Edgerton bufa sonoramente. Es todavía demasiado temprano para el humor policial desbocado.
—Debía de estar detallando las deducciones.
—Los policías —repite Edgerton— sois unos auténticos tarados.
Mira la escopeta entre las piernas de las víctimas. El arma del calibre 12 descansa con la culata en el suelo, y el cañón, sobre cuya parte superior reposa el brazo izquierdo de la víctima, apunta hacia arriba. El detective examina por encima la escopeta, pero el laboratorio forense necesitará hacer fotografías, así que la deja entre las piernas de la víctima. Coge las manos del muerto. Todavía están calientes. Edgerton manipula las últimas falanges de los dedos y se cerciora de que la muerte ha sido reciente. De vez en cuando algún marido o esposa enfurecido termina la discusión disparando a su media naranja y luego se pasa tres o cuatro horas pensando qué hacer a continuación. Para cuando se les ocurre la idea de fingir que ha sido un suicidio, la temperatura corporal de la víctima ha descendido y el rigor mortis es evidente en los músculos más cortos de la cara y los dedos. Edgerton ha tenido casos en los que los asesinos se han esforzado mucho e han intentando inútilmente que los rígidos dedos del no tan reciente difunto encajaran en el gatillo de un arma, algo que apesta a montaje y le da al cuerpo el aspecto de un maniquí de grandes almacenes con un elemento de atrezo pegado a su mano inerte. Pero Robert William Smith es un trozo de carne muy fresca.
Edgerton empieza a escribir: «Escopeta entre las piernas… boca del arma apuntando a mejilla derecha… gran HDB en la derecha de la cabeza. El cuerpo está caliente. Sin rigor mortis.»
Los dos agentes de uniforme contemplan a Edgerton mientras se pone el abrigo y se guarda la libreta en uno de los bolsillos exteriores.
—¿No se queda hasta que vengan los del laboratorio forense?
—Bueno, me encantaría quedarme, pero…
—Somos aburridos, ¿no?
—¿Qué puedo decir? —responde Edgerton, con su voz aproximándose a un barítono en una matiné—. Mi trabajo aquí ha concluido.
El agente de cara roja se ríe.
—Cuando llegue el tipo del laboratorio, decidle que sólo necesito fotos de esta habitación y que saque una buena del tipo con la escopeta entre las piernas. Y querremos llevarnos el arma y esa hoja verde.
++++++++++
(EJERCICIOS)
1. Traduce al inglés esta oración del relato sobre Edgerton: «El agente de cara roja se ríe.»
2. Reproduce el pasaje del relato sobre Edgerton desde «Los dos agentes» hasta «aquí ha concluido.», ambos incluidos.
3. Prosigue el relato sobre Edgerton a partir de su última frase.
Las líneas que siguen proceden de otra fuente.
++++++++++
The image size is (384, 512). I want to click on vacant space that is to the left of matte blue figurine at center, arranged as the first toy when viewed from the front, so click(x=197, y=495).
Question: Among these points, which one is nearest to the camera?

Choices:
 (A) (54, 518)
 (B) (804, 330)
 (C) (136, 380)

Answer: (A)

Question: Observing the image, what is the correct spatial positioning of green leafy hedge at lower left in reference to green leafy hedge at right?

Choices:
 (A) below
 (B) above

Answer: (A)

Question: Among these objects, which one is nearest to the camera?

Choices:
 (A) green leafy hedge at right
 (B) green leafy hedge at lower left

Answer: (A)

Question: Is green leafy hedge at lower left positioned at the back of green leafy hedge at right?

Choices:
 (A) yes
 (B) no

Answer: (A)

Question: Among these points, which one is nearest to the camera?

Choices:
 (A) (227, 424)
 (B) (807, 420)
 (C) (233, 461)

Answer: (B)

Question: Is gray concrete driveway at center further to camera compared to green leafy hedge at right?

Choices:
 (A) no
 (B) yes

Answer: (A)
++++++++++
(SOLUCIONES)
1. The red-faced officer laughs.

2.
Los dos agentes de uniforme contemplan a Edgerton mientras se pone el abrigo y se guarda la libreta en uno de los bolsillos exteriores.
—¿No se queda hasta que vengan los del laboratorio forense?
—Bueno, me encantaría quedarme, pero…
—Somos aburridos, ¿no?
—¿Qué puedo decir? —responde Edgerton, con su voz aproximándose a un barítono en una matiné—. Mi trabajo aquí ha concluido.

3.
—¿El documento de salida del psiquiátrico?
—Sí, eso hemos de tenerlo en la central. ¿Se va a asegurar este lugar? ¿Va a volver la esposa?
—Estaba bastante hecha polvo cuando se la llevaron. Supongo que encontraremos alguna forma de dejarlo todo cerrado.
—Vale, está bien.
—¿Eso es todo?
—Sí, gracias.
—Dalo por hecho.
Edgerton mira a la policía de uniforme, que sigue sentada en la mesa del comedor.
—¿Cómo está quedando el informe?
—Ya está terminado —dice, mostrando la página de cubierta—. ¿Quieres verlo?
—No, seguro que está bien —dice Edgerton, sabiendo que un sargento del sector lo revisará—. ¿Qué te parece el trabajo hasta ahora?
La mujer mira primero al muerto, luego al inspector.
—No está mal.
Edgerton asiente, se despide del agente de cara roja y sale de la casa, esta vez poniendo mucho cuidado en no pisar la oreja.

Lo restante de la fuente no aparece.